BAZI HUSUSLARDA DÜŞÜK RİSK GÖRÜLDÜ
Araştırmada dikkat çeken bir öbür bulgu ise, jelatin üzere kimi jelleştiricilerin mevt riskini azaltıcı tesire sahip olabilmesi oldu. Buna karşılık işlenmiş yağlar, lif ve protein kaynaklarıyla erken mevt ortasında direkt bir ilgi tespit edilmedi.
GÜNLÜK BESLENMEDEKİ HİSSESİ YÜZDE 20’YE YAKLAŞIYOR
Çalışmaya katılan bireylerin günlük kalori alımlarının yaklaşık yüzde 20’sini ultra işlenmiş besinler oluşturdu. Konutta hazırlanması mümkün olmayan ve çok sayıda katkı unsuru içeren bu eserler, yapay prosedürlerle işlenmiş besinler ortasında bedellendiriliyor. 11 yıllık takip müddetinde 10 bini aşkın iştirakçinin hayatını kaybettiği kaydedildi. Datalara nazaran, günlük beslenmede bu eserlerin oranı yüzde 18’in üzerine çıktığında mevt riski besbelli biçimde yükseldi.
ULTRA İŞLENMİŞ BESİNLER NELERDİR?
Ultra işlenmiş besinler; yüksek ölçüde şeker, tuz ve yağ içerirken, protein ve lif bakımından yoksul eserler olarak tanımlanıyor.
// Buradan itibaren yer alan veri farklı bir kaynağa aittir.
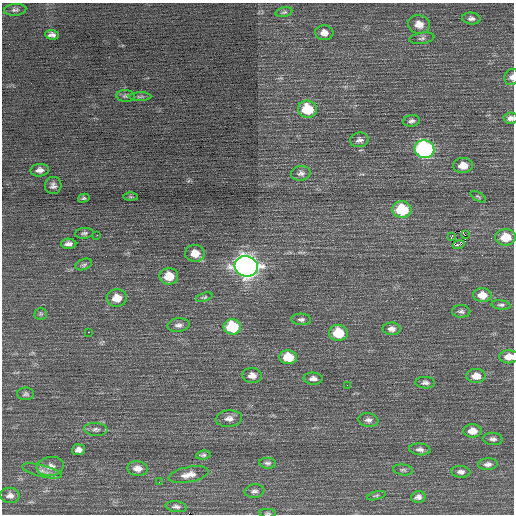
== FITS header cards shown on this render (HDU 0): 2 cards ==
NAXIS1  =                  512 / Axis length
NAXIS2  =                  512 / Axis length

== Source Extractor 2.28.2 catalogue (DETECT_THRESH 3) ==
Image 512 x 512 px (HDU 0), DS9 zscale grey, 1 PNG px = 1 image px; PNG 516 x 516 px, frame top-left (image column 1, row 512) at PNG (2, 3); each listed source drawn as its Kron ellipse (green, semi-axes under 4 px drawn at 4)
Background 0.417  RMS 0.8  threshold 2.39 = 3 sigma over >= 5 px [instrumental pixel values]
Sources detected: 78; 1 with non-positive FLUX_AUTO (blend fragments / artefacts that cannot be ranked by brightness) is neither listed nor drawn; the other 77 listed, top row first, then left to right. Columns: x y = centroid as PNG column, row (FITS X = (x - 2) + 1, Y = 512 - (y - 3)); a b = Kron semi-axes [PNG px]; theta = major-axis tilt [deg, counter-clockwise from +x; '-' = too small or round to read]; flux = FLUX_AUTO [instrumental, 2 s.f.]
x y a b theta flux
15 10 11 6 5 150
284 12 8 4 14 100
471 18 9 6 -6 180
419 24 11 9 -12 490
324 33 9 7 -4 380
52 35 7 4 -4 210
422 38 12 5 9 160
511 77 8 7 - 190
125 96 9 6 -4 130
140 97 11 4 1 120
307 109 9 8 - 2000
510 118 7 5 4 200
411 121 8 5 8 170
359 140 9 7 9 210
424 149 10 9 - 12000
463 165 10 7 1 690
40 170 9 6 5 270
301 173 10 7 11 210
53 186 8 8 - 220
131 197 7 4 -1 80
478 197 8 4 -30 77
84 198 6 4 16 87
402 210 9 8 - 2600
84 233 9 5 5 140
97 235 2 2 - 25
465 235 3 2 - 1300
451 237 4 2 - 210
505 237 10 8 -1 1200
69 244 8 5 -1 260
459 245 6 3 16 860
195 253 10 8 -6 740
84 265 8 5 19 120
246 266 11 10 - 44000
169 276 9 8 - 1000
482 295 9 7 -1 590
204 297 8 4 17 86
117 298 10 8 4 770
501 305 9 4 -6 130
461 311 9 6 -3 160
41 314 6 6 - 91
301 319 10 6 -3 160
179 325 11 7 7 220
232 327 8 7 - 2800
392 329 9 6 -1 270
88 332 3 2 - 610
338 333 9 8 - 1700
288 357 9 7 -6 1200
509 357 10 6 1 530
252 375 10 7 -6 330
476 376 9 7 0 560
313 379 9 6 -3 240
425 383 10 6 -2 180
347 385 2 2 - 29
26 394 8 6 0 130
229 419 13 8 5 340
368 420 10 7 -8 210
96 429 12 6 -3 200
473 431 9 6 -1 550
493 439 10 6 -6 200
420 449 11 6 -5 220
78 450 6 5 - 260
203 455 7 4 9 100
268 463 8 5 -4 130
488 464 10 6 5 240
50 466 13 9 9 440
137 468 10 7 -5 390
403 470 10 5 -7 110
42 471 20 6 -14 300
461 472 9 6 -6 230
188 475 20 7 11 470
159 482 2 2 - 190
254 491 10 6 7 180
10 495 9 7 -2 240
376 496 9 3 15 90
418 497 7 5 14 210
176 507 11 5 -7 160
268 513 8 4 0 82
At the frame edge (FLAGS 8, measured only in part): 4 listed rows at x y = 511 77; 510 118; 509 357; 268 513
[1 non-positive-flux detection neither listed nor drawn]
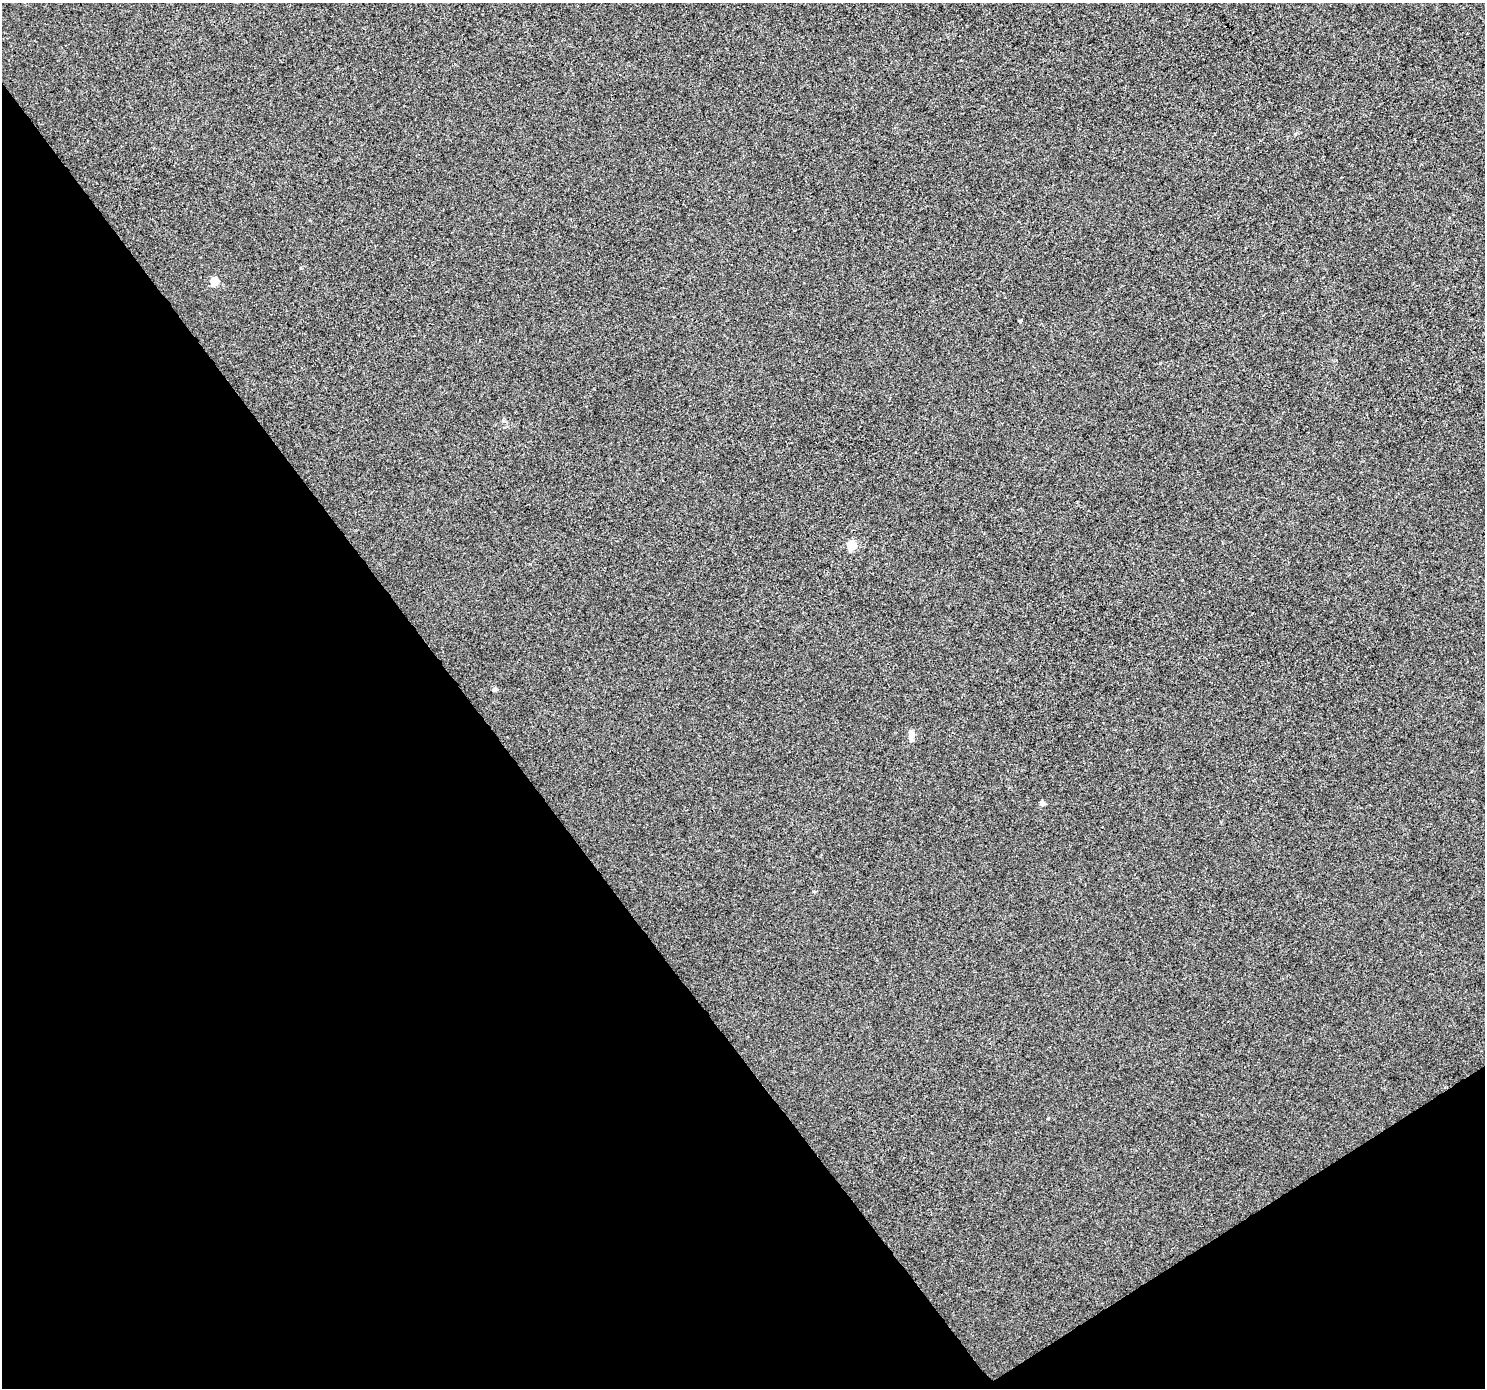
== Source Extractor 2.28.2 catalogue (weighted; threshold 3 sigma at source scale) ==
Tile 14 of 4 x 4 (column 2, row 4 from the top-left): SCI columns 1488-2970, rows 189-1574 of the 5936 x 5861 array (HDU 1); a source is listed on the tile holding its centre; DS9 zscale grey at full resolution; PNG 1487 x 1390 px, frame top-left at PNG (2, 3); no overlay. Shown black and unused: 35% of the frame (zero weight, under 3 of 4 exposures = <1% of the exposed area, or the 3 px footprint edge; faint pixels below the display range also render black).
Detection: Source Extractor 2.28.2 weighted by HDU 2 'WHT'; one run over the whole footprint, this tile lists its part. Background 3.25e-04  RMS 0.0036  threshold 0.0161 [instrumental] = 3 sigma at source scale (4.5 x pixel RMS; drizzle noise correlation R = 1.50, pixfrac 1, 0.0396/0.0396 arcsec/px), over >= 5 px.
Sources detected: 6; all 6 listed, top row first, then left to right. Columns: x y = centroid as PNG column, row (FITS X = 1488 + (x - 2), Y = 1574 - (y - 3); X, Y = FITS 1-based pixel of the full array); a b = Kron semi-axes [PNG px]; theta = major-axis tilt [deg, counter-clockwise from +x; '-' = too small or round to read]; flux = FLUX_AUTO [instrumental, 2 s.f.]
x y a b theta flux
214 281 5 5 - 7.7
852 545 5 5 - 12
495 689 5 4 - 1.1
911 735 14 6 -86 2
1042 803 5 4 - 2.1
814 891 5 3 - 0.33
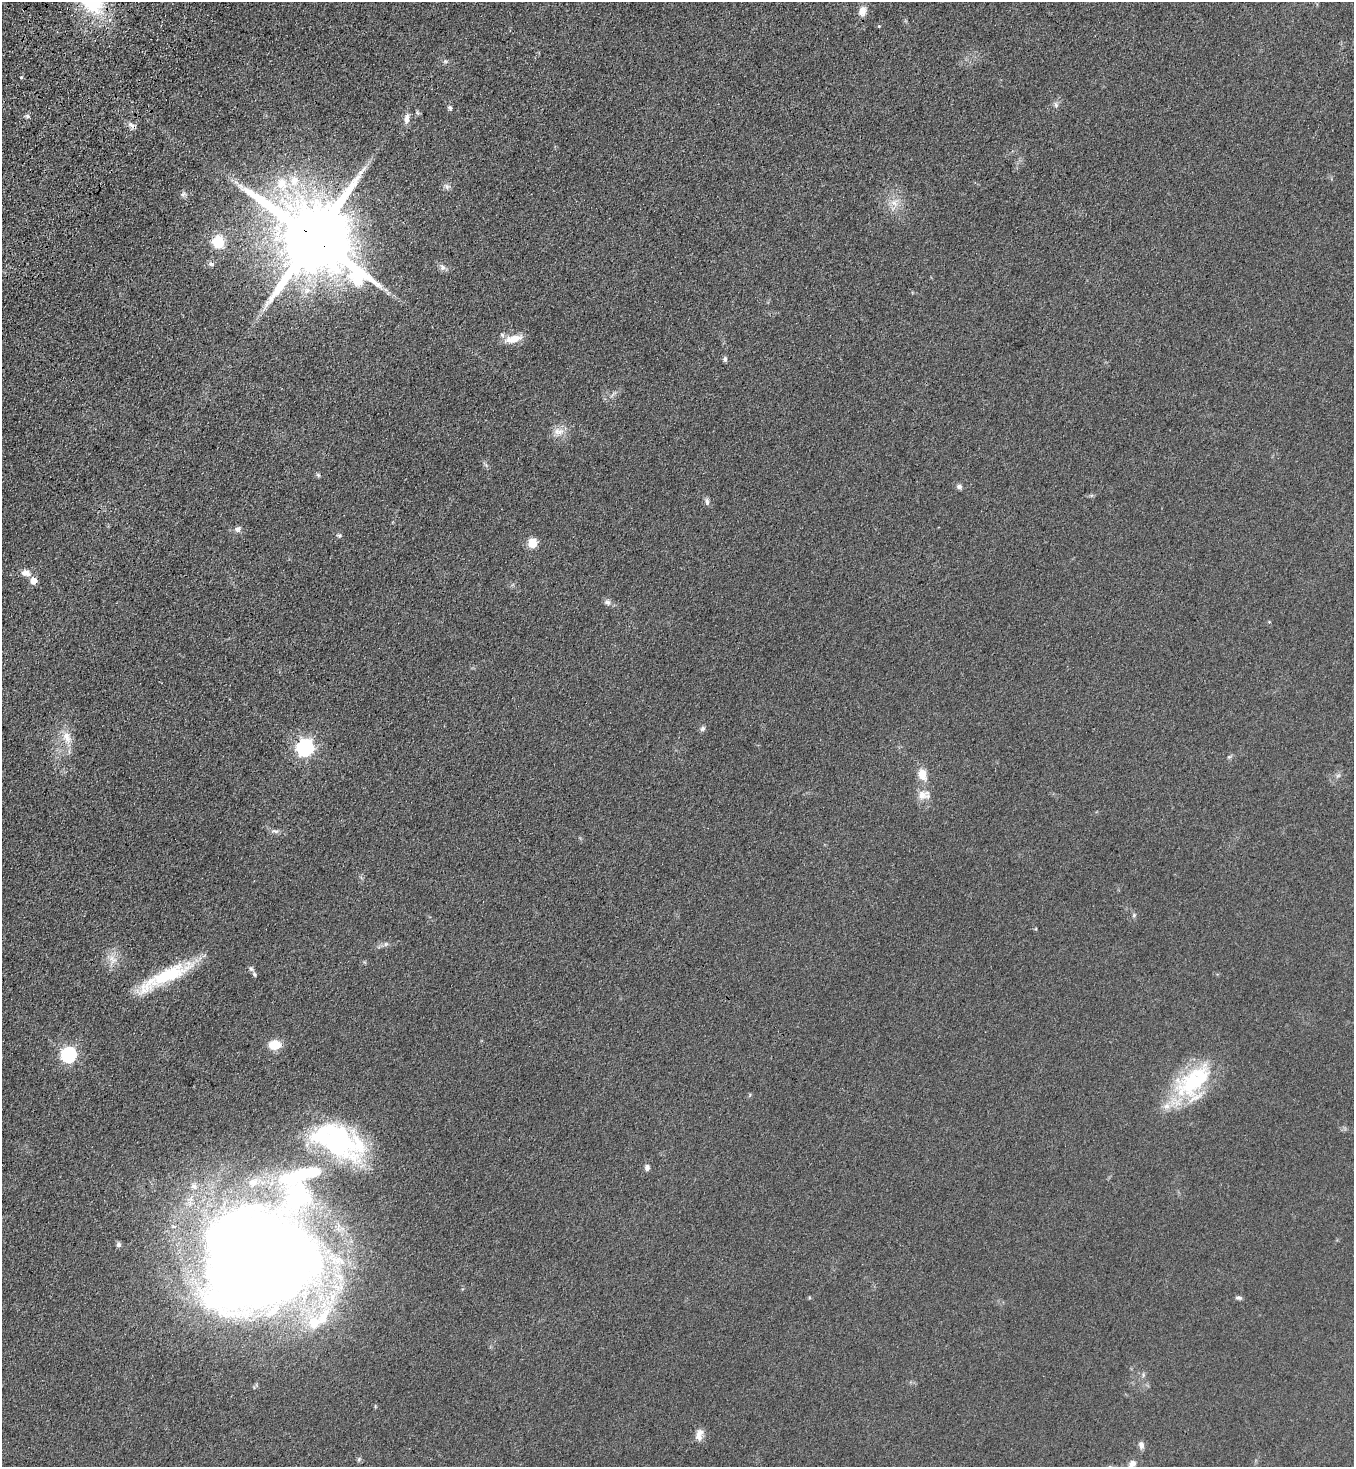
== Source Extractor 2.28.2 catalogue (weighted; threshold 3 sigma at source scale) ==
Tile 11 of 4 x 4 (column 3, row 3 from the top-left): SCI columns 2960-4311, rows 1542-3006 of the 6057 x 6013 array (HDU 1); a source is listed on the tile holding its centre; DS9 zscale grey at full resolution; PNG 1356 x 1469 px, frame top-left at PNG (2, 2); no overlay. Shown black and unused: <1% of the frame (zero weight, under 3 of 4 exposures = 6% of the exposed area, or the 3 px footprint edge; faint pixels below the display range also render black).
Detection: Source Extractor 2.28.2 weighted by HDU 2 'WHT'; one run over the whole footprint, this tile lists its part. Background 0.0553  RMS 0.0075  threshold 0.0337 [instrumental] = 3 sigma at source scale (4.5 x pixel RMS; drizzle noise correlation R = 1.50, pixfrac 1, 0.05/0.05 arcsec/px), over >= 5 px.
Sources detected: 65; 1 inside a brighter object's white glare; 1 cosmic-ray / hot-pixel residue — not listed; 7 inside a brighter listed object's ellipse — not listed separately; the other 56 listed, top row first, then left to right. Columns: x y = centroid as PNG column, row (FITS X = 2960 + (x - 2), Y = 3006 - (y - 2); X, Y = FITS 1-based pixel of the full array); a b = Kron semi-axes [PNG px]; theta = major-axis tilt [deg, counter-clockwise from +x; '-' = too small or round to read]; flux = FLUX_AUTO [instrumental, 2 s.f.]
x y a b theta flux
93 2 36 34 -41 52
862 11 11 8 71 6.5
445 61 6 5 - 1.3
21 77 3 3 - 1.3
1056 105 8 6 -65 2
450 108 5 4 - 1.8
27 116 6 5 - 1.7
406 119 15 7 84 4.4
236 182 8 4 -52 2.1
282 184 22 16 -71 21
447 186 8 7 - 2.4
183 194 8 4 45 1.6
894 203 10 7 -63 5.3
314 238 24 19 -39 11000
218 242 11 10 - 22
211 264 8 6 -22 1.9
442 267 10 7 -61 2.9
514 339 22 8 12 11
725 359 7 5 87 1.6
558 432 16 10 1 7
318 475 6 5 - 1.2
959 487 6 6 - 2.5
707 502 10 5 -80 2.3
238 529 8 7 - 2.6
339 535 7 4 7 1.2
533 543 6 5 - 33
26 573 12 8 -11 5.1
34 581 6 5 - 9.5
608 602 8 8 - 2.8
703 728 6 6 - 2.2
67 737 19 11 -68 10
305 747 8 8 - 200
1229 757 7 4 19 1.1
922 775 14 10 -73 9.6
1338 776 7 4 19 1.4
922 795 17 12 20 7.7
275 831 11 6 -4 2.6
1134 915 6 5 - 1.2
386 944 7 4 89 1.3
114 960 13 7 38 5.3
251 969 8 6 -29 2.1
165 976 70 14 27 50
275 1045 11 8 1 16
69 1054 7 7 - 120
1193 1082 53 32 45 70
335 1140 61 34 -39 130
647 1167 8 6 84 2.3
194 1186 9 8 - 3.6
118 1244 6 5 - 1.9
258 1262 105 91 16 1400
1239 1298 9 4 -1 1.7
1143 1375 7 4 73 1.2
699 1435 16 8 81 5.4
1141 1445 10 7 -85 3.1
359 1459 6 5 - 1.2
1132 1464 10 7 43 4.5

Raf ömrünü uzatmak maksadıyla esirgeyici, tatlandırıcı ve renklendirici üzere katkılarla zenginleştiriliyor. Dondurulmuş hazır yemekler, işlenmiş et eserleri (sosis, salam), gazlı içecekler, cips, bisküvi ve ketçap en bilinen örnekler ortasında yer alıyor.
Bilim insanları, bu tıp eserlerin tüketim alışkanlıklarının kendi beyanlarına dayandığını ve bu durumun araştırmaya sonluluk getirebileceğini belirtti. Fakat bulguların, daha evvel yapılmış çalışmalarla büyük ölçüde örtüştüğü tabir edildi.